U.S. President Barack Obama portrayed the anniversary of the death of Osama bin Laden as a time for reflection Monday and pushed back on criticism the White House was using the occasion for "excessive celebration."
During a news conference with visiting Japanese Prime Minister Yoshihiko Noda, Obama was asked whether his Republican presidential rival Mitt Romney would have made the same decision in targeting the al-Qaeda leader. Without mentioning Romney by name, Obama recommended looking at people's previous statements on the issue.
The American public will soon be able to read some of Osama bin Laden's last written or typed words.
White House counterterrorism chief John Brennan says some of the declassified documents — including the terrorist leader's hand-written diary and correspondence with affiliates — will be posted online this week.

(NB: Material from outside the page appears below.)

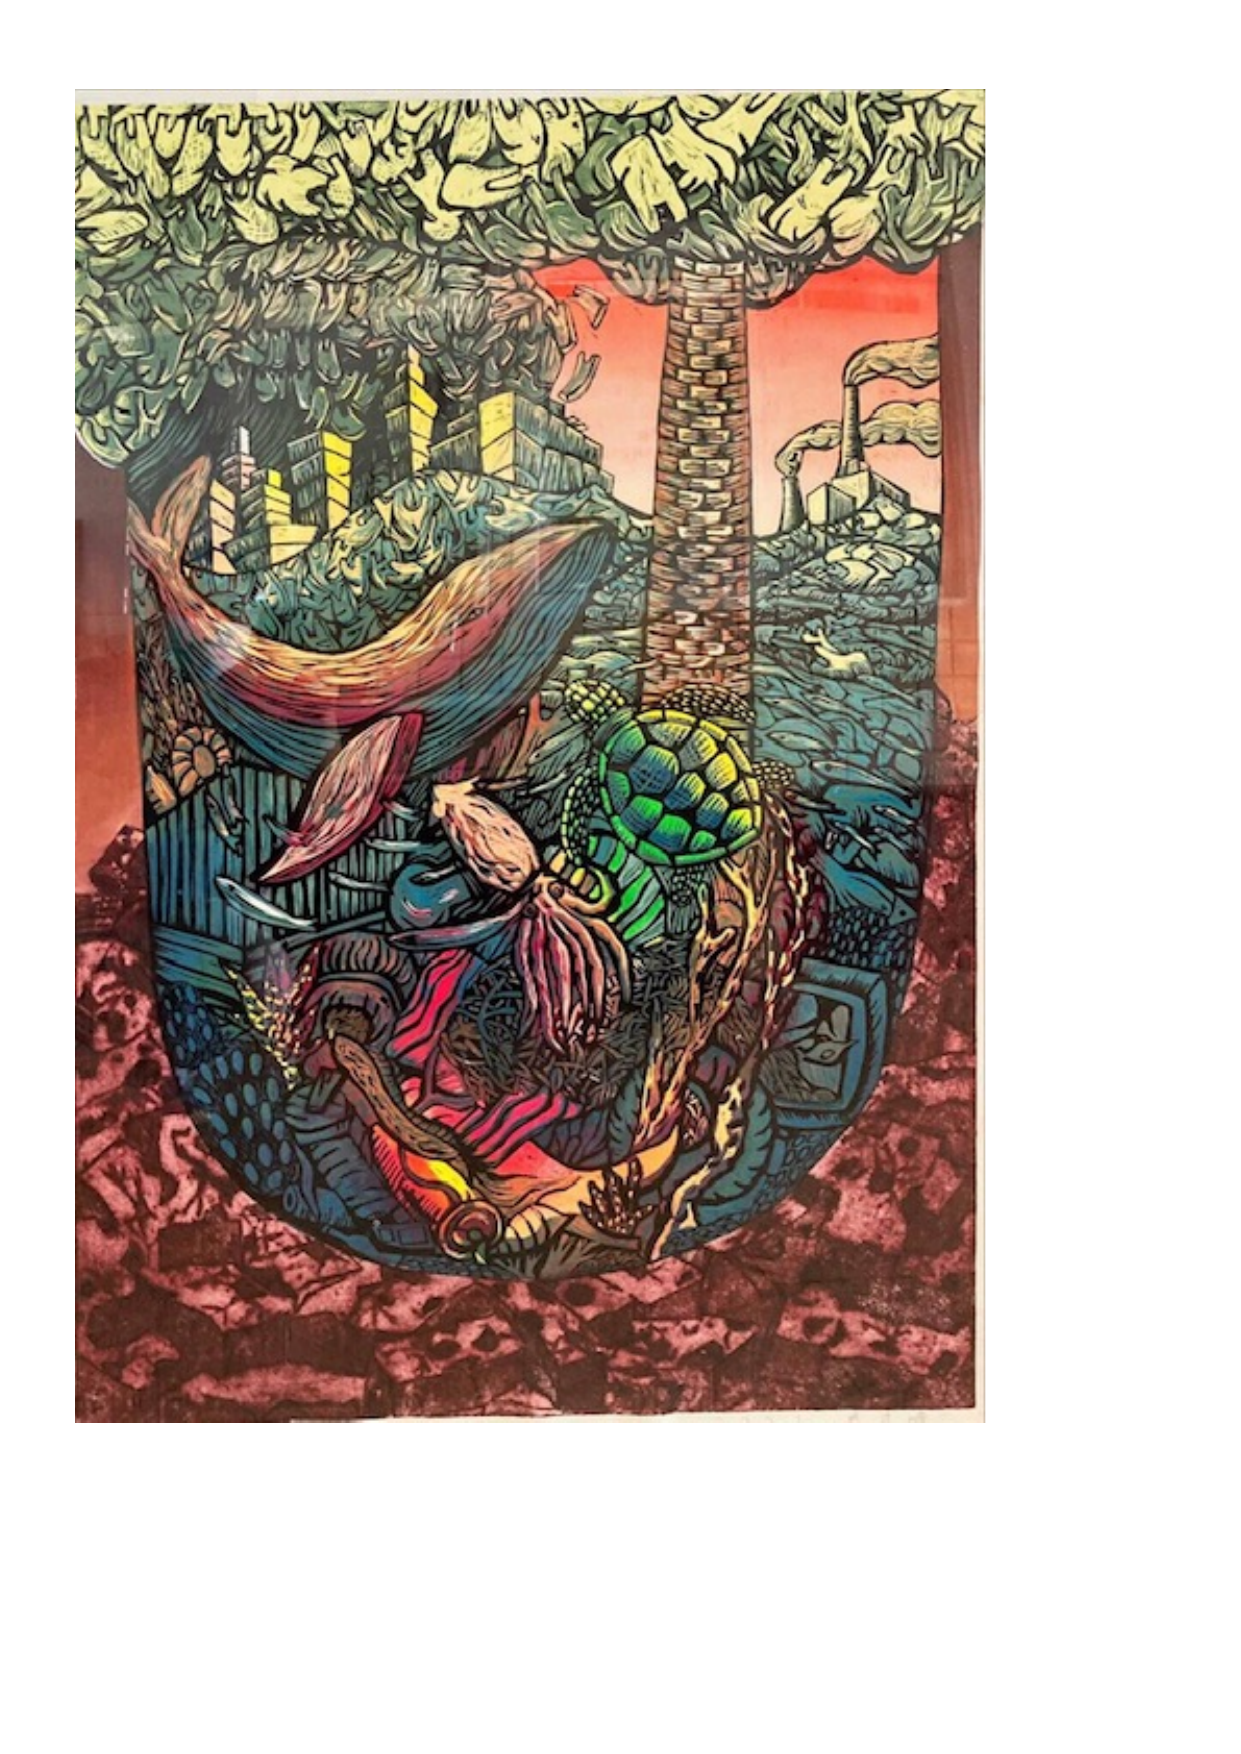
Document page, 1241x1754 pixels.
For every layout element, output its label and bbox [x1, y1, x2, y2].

picture [75, 89, 986, 1423]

The documents were gathered by Navy SEALs when they killed bin Laden in his compound in Abbottabad, Pakistan, on May 2 last year.
The United States is safer following the killings of bin Laden and other key leaders al-Qaeda leaders, Brennan said. He quoted bin Laden himself, who wrote that the group would not survive with its experienced chiefs being removed faster than he could replace them.

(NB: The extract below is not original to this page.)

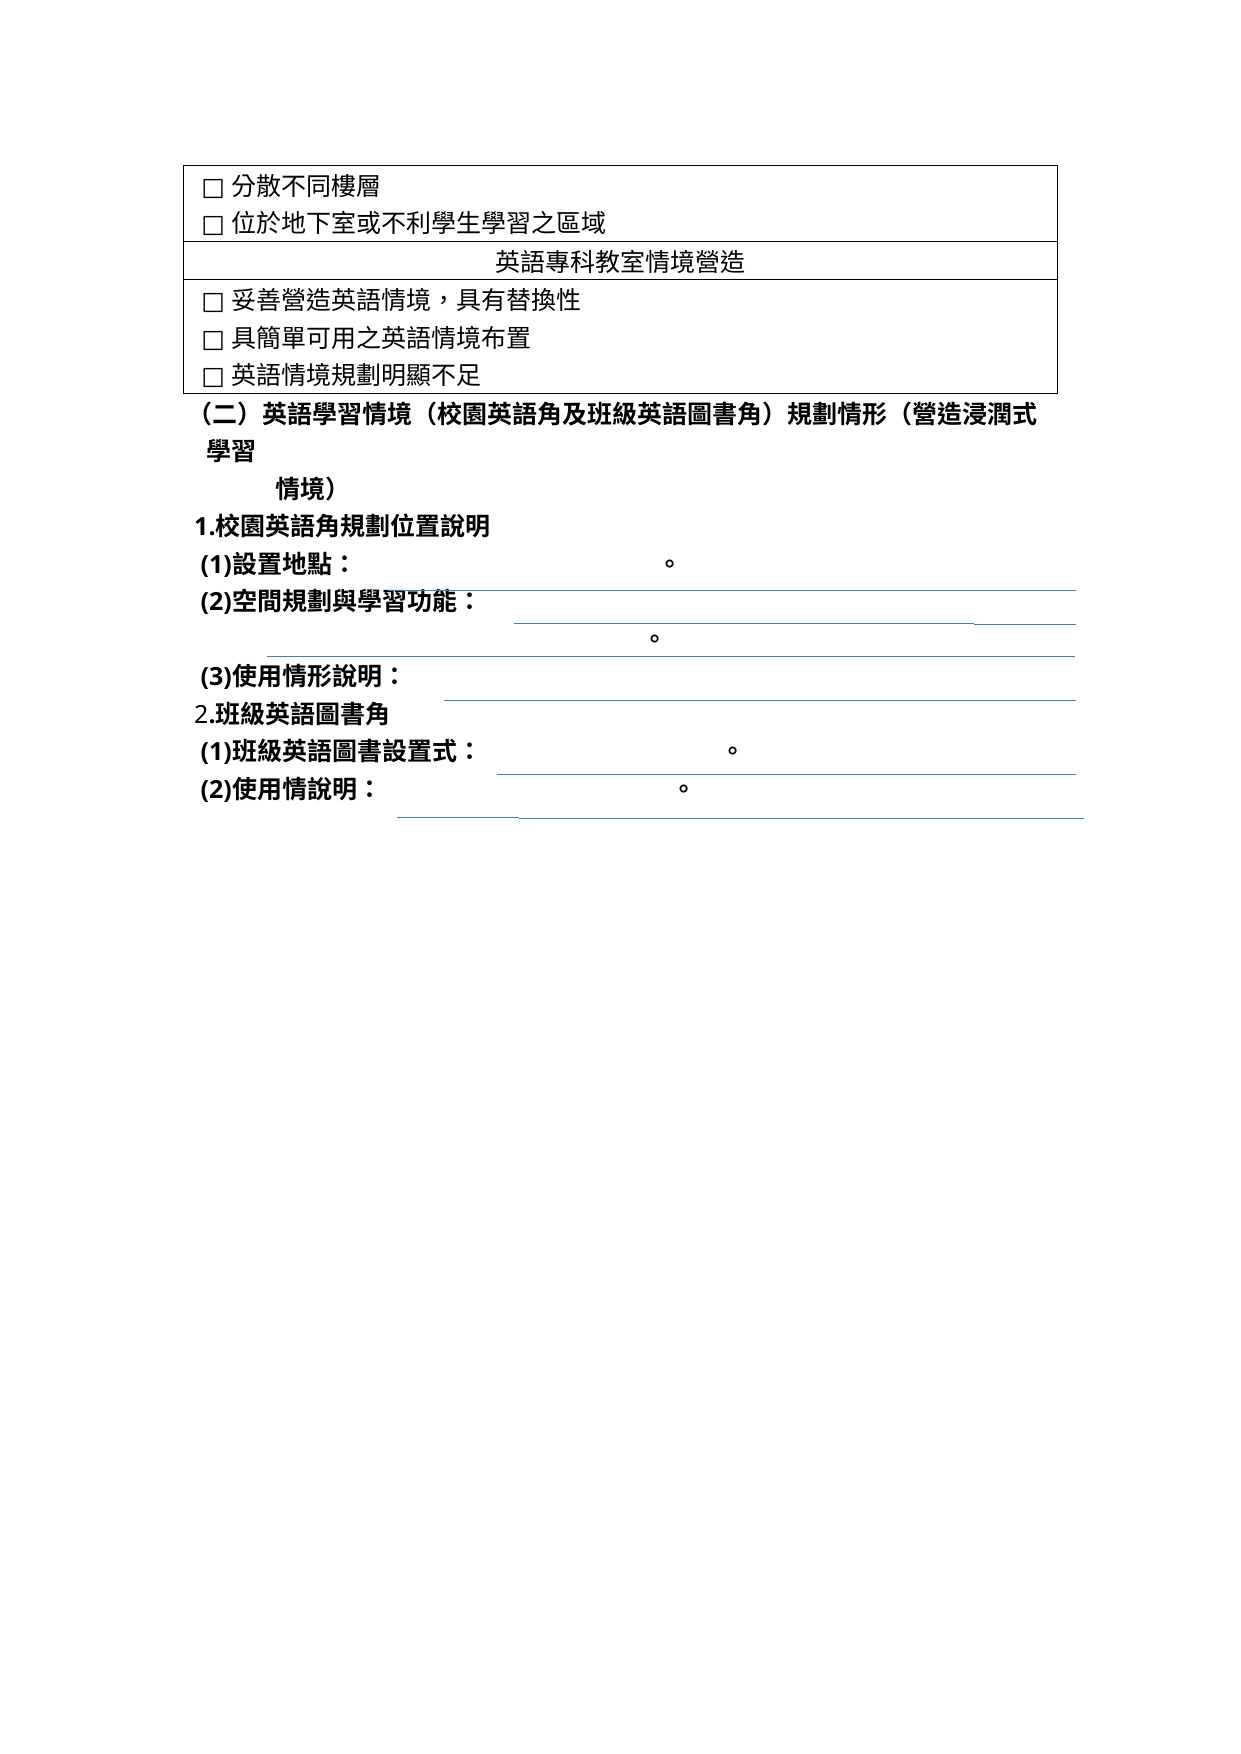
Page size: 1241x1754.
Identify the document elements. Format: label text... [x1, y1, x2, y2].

table_cell □ 妥善營造英語情境，具有替換性 □ 具簡單可用之英語情境布置 □ 英語情境規劃明顯不足 [184, 280, 1057, 393]
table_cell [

Obama's re-election team has seized on something Romney said in 2007 — that it was not worth moving heaven and earth to go after one person. On Monday, Romney said he "of course" would have ordered bin Laden killed had the decision been his to make.
"I said that I'd go after bin Laden if we had a clear shot at him and I did," Obama told reporters. "If there are others who have said one thing and now suggest they'd do something else, then I'd go ahead and let them explain it."

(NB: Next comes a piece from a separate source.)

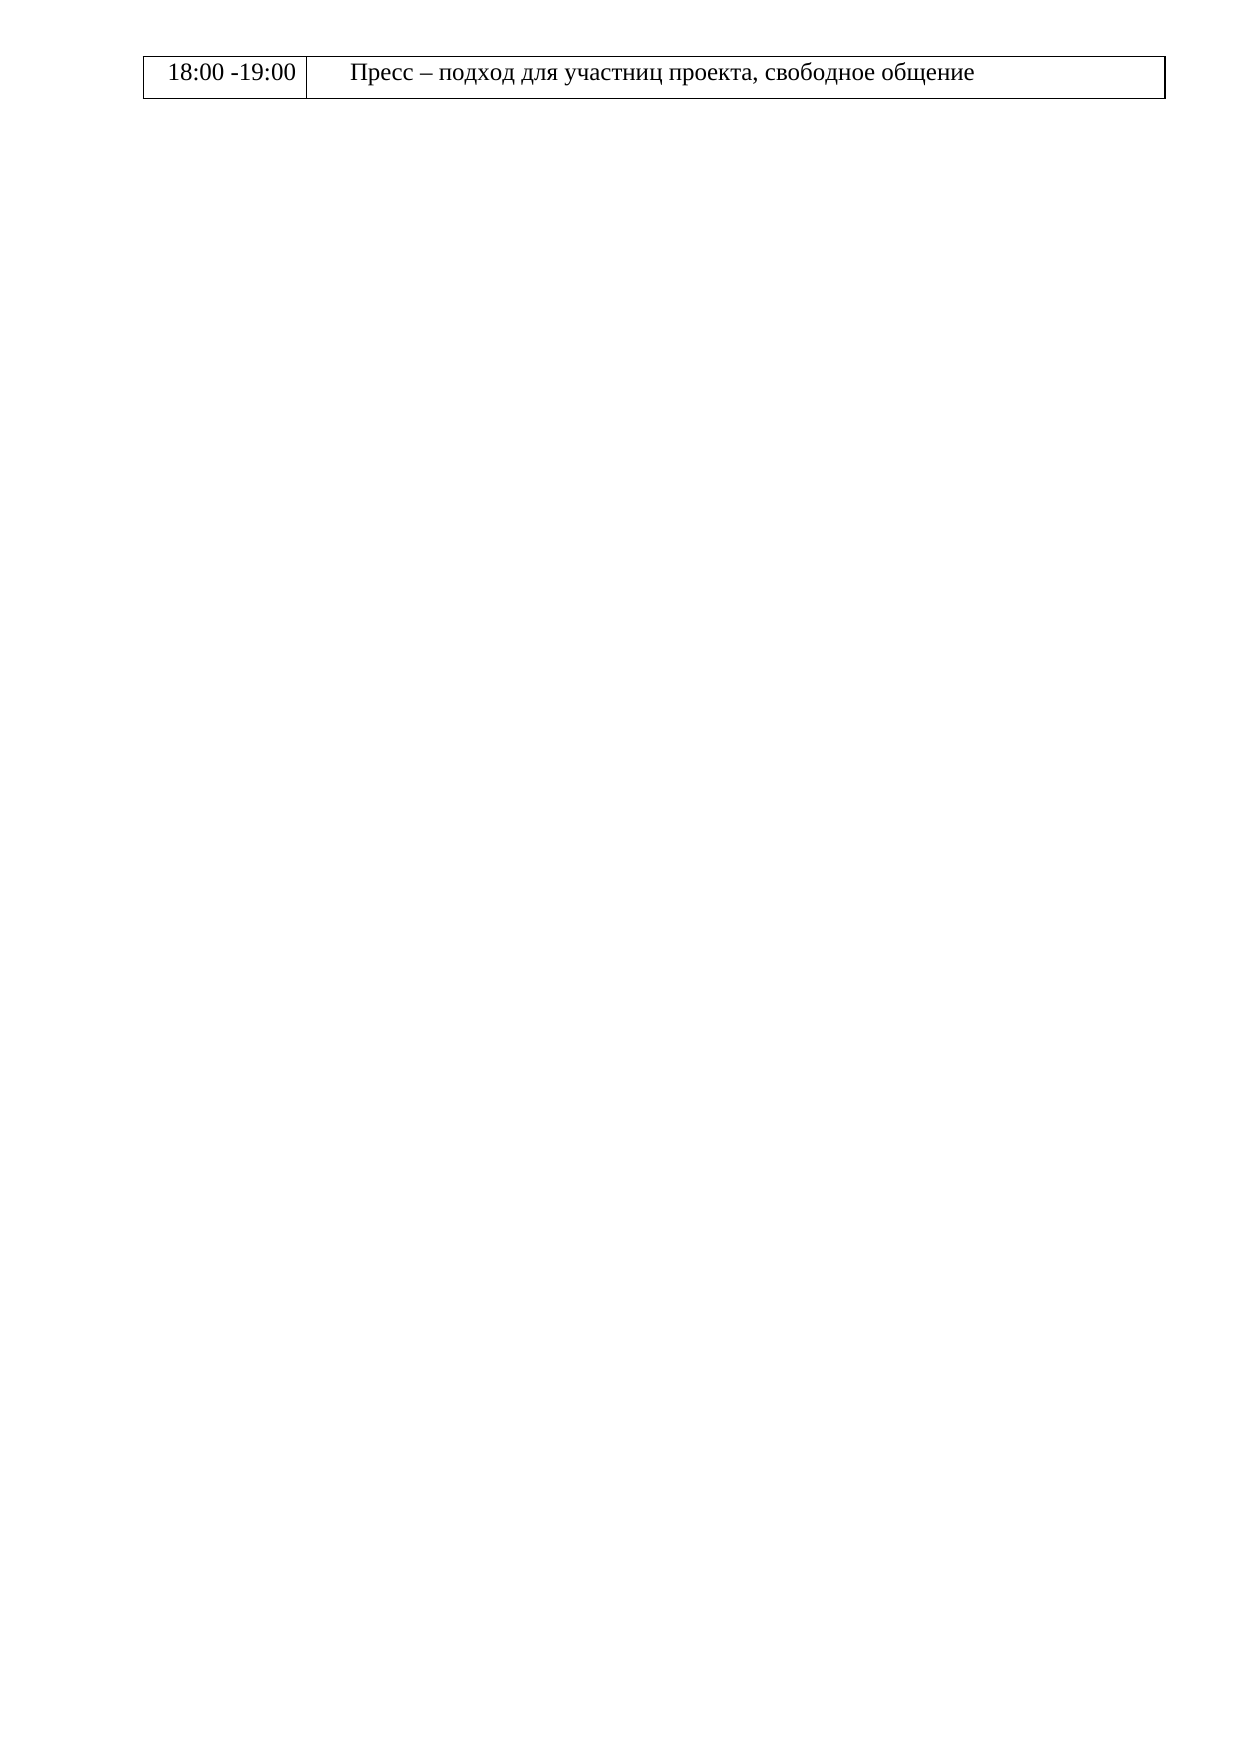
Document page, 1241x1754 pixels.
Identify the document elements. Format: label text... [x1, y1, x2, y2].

table_cell Пресс – подход для участниц проекта, свободное общение [307, 57, 1164, 98]
table_cell 18:00 -19:00 [144, 57, 306, 98]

Obama is heralding the anniversary in an NBC television news special Wednesday that includes an interview in the White House Situation Room where he and aides watched the raid on bin Laden's compound. His campaign also drew attention to bin Laden's death in a video that featured former president Bill Clinton applauding Obama's decision to go after bin Laden in Pakistan.
Obama rejected the suggestion the White House was making too much of the anniversary.
"I hardly think you've seen any excessive celebration taking place here," he told reporters. "I think that people, the American people, rightly remember what we as a country accomplished in bringing to justice somebody who killed over 3,000 of our citizens."